For the past ten years, New York City has been engaged in an effort to improve access to healthy food, reduce food insecurity, support community development, promote sustainable food systems, and improve conditions for food workers. Every year, the city publishes the Food Metrics Reports to present data on its progress using selected food system indicators.
In an article published in the Journal of Agriculture, Food Systems, and Community Development, faculty and staff from the Urban Food Policy Institute at CUNY SPH analyzed the past ten years’ reports to assess how the metrics describe the city’s progress in implementing municipal food policies set in the last decade.
Distinguished Professor Nicholas Freudenberg, Associate Professor Nevin Cohen and the institute’s Deputy Director Craig Willingham identified opportunities to enhance the measurement of food system change by tracking different dimensions of the food system, such as the sub-populations experiencing food insecurity, using additional sources of public data such as the Department of Education’s reports on the use of school meals, and engaging stakeholders in the process of indicator development.
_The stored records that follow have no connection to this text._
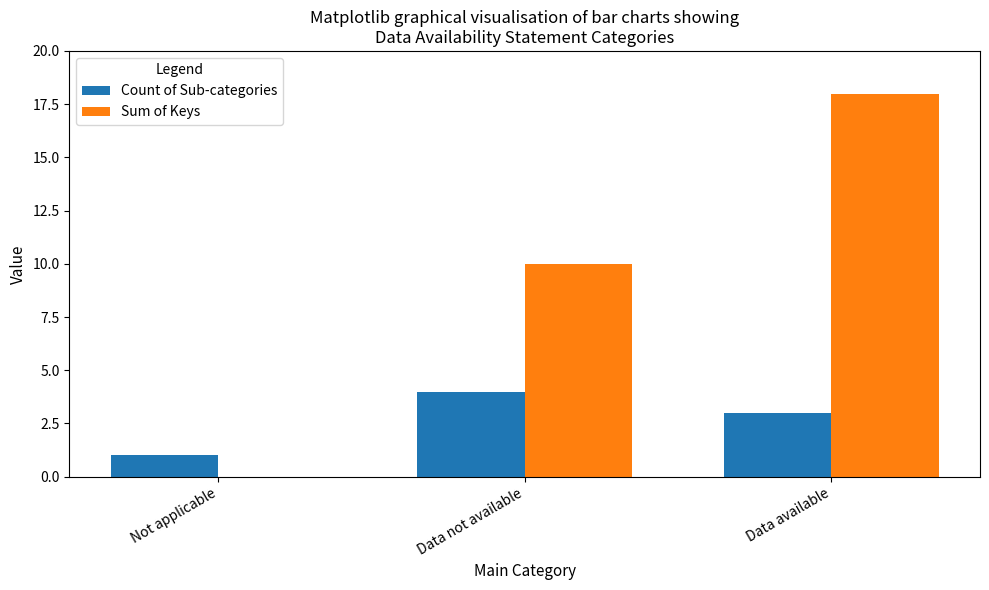

What is the spread (max minus min) of values at Data not available?

6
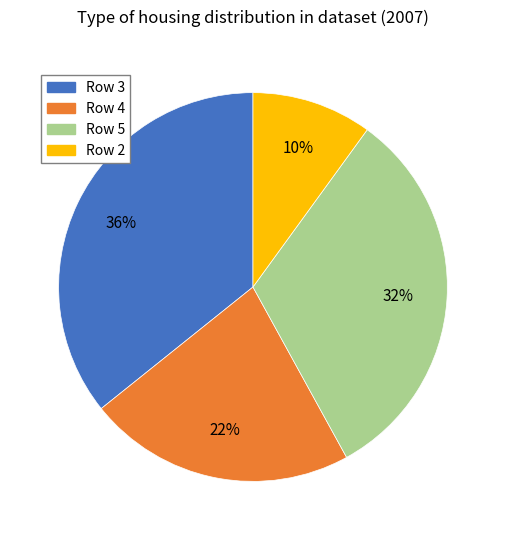

Is there a majority slice in this chart?

No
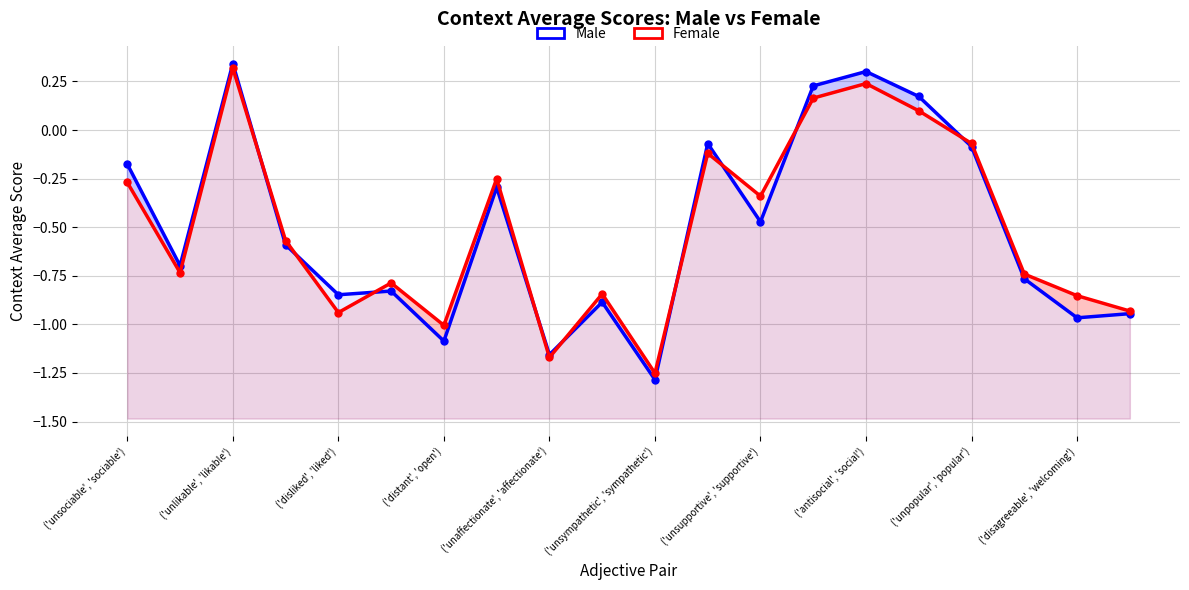

How many lines are shown in the chart?

2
“Food metrics are not merely tools for technocrats,” Cohen says. “If carefully crafted, they can make the food system visible, understandable, and salient to a wider range of advocates. Metrics are essential for effective public participation in food policy.”
Freudenberg, N., Willingham, C., & Cohen, N. The role of metrics in food policy: Lessons from a decade of experience in New York City. Journal of Agriculture, Food Systems, and Community Development, 8(Suppl. 2), 191–209.